Ultra-flexible, nanoelectronic thread (NET) brain probes that can achieve more reliable long-term neural recording than existing probes and don’t prompt scar formation when implanted have been developed by researchers at The University of Texas at Austin.
The probes have mechanical compliances approaching that of the brain tissue and are more than 1,000 times more flexible than other neural probes. This ultra-flexibility leads to an improved ability to reliably record and track the electrical activity of individual neurons for long periods of time.
A team led by Chong Xie, an assistant professor in the Department of Biomedical Engineering in the Cockrell School of Engineering, and Lan Luan, a research scientist in the Cockrell School and the College of Natural Sciences, developed the new probes.
Tracking Individual Neurons
There is a growing interest in developing long-term tracking of individual neurons for neural interface applications, such as extracting neural-control signals for amputees to control high-performance prostheses. It also opens up new possibilities to follow the progression of neurovascular and neurodegenerative diseases such as stroke, Parkinson’s and Alzheimer’s diseases.
One of the problems with conventional probes is their size and mechanical stiffness. Their larger dimensions and stiffer structures often cause damage around the tissue they encompass.
Additionally, while it is possible for the conventional electrodes to record brain activity for months, they often provide unreliable and degrading recordings. It is also challenging for conventional electrodes to electrophysiologically track individual neurons for more than a few days.
In contrast, the UT Austin team’s electrodes are flexible enough that they comply with the microscale movements of tissue and still stay in place. The probe’s size also drastically reduces the tissue displacement, so the brain interface is more stable, and the readings are more reliable for longer periods of time.
The researchers conclude in the paper:
“The unprecedented chronic reliability and stability are expected to fundamentally advance both basic and applied neuroscience, as well as lead to substantial improvement in the brain-machine interface which can be applied to neuroprosthetics. Furthermore, the subcellular dimension probes provide new opportunities for high-density electrical recording by overcoming current physical limitations.”

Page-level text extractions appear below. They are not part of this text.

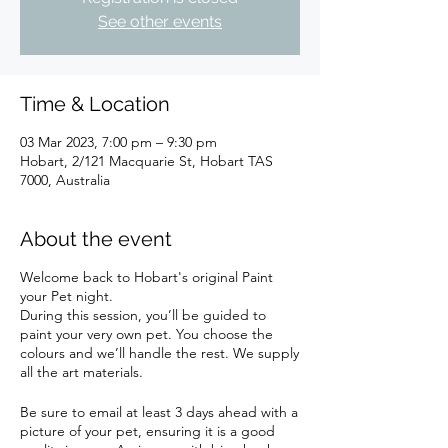
See other events
Time & Location
03 Mar 2023, 7:00 pm – 9:30 pm
Hobart, 2/121 Macquarie St, Hobart TAS
7000, Australia
About the event
Welcome back to Hobart's original Paint
your Pet night.
During this session, you’ll be guided to
paint your very own pet. You choose the
colours and we’ll handle the rest. We supply
all the art materials.
Be sure to email at least 3 days ahead with a
picture of your pet, ensuring it is a good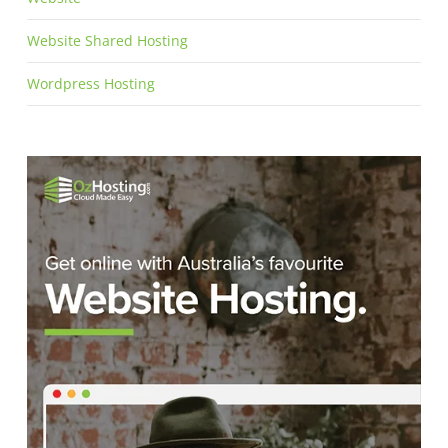
Website Shared Hosting
Wordpress Hosting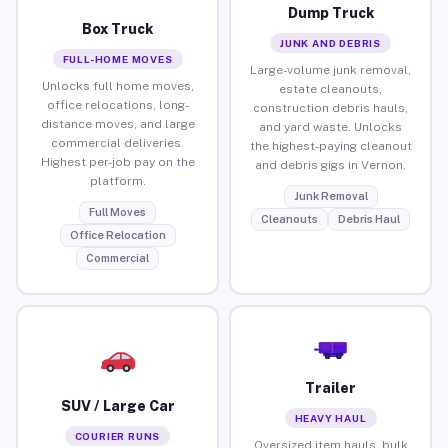
Dump Truck
Box Truck
JUNK AND DEBRIS
FULL-HOME MOVES
Large-volume junk removal,
Unlocks full home moves,
estate cleanouts,
office relocations, long-
construction debris hauls,
distance moves, and large
and yard waste. Unlocks
commercial deliveries.
the highest-paying cleanout
Highest per-job pay on the
and debris gigs in Vernon.
platform.
Junk Removal
Full Moves
Cleanouts
Debris Haul
Office Relocation
Commercial
Trailer
SUV / Large Car
HEAVY HAUL
COURIER RUNS
Oversized item hauls, bulk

Tissue Reaction Suppression
To the researchers’ knowledge, the UT Austin probe, which is as small as 10 microns at a thickness below 1 micron, and has a cross-section that is only a fraction of that of a neuron or blood capillary, is the smallest among all neural probes.
“What we did in our research is prove that we can suppress tissue reaction while maintaining a stable recording,” Xie said. “In our case, because the electrodes are very, very flexible, we don’t see any sign of brain damage—neurons stayed alive even in contact with the NET probes, glial cells remained inactive and the vasculature didn’t become leaky.”
In experiments in mouse models, the researchers found that the probe’s flexibility and size prevented the agitation of glial cells, which is the normal biological reaction to a foreign body and leads to scarring and neuronal loss.
“The most surprising part of our work is that the living brain tissue, the biological system, really doesn’t mind having an artificial device around for months,” Luan said.
The researchers plan to continue testing their probes in animal models and hope to eventually engage in clinical testing.
Funding for the work came from the UT BRAIN seed grant program, the Department of Defense and National Institutes of Health.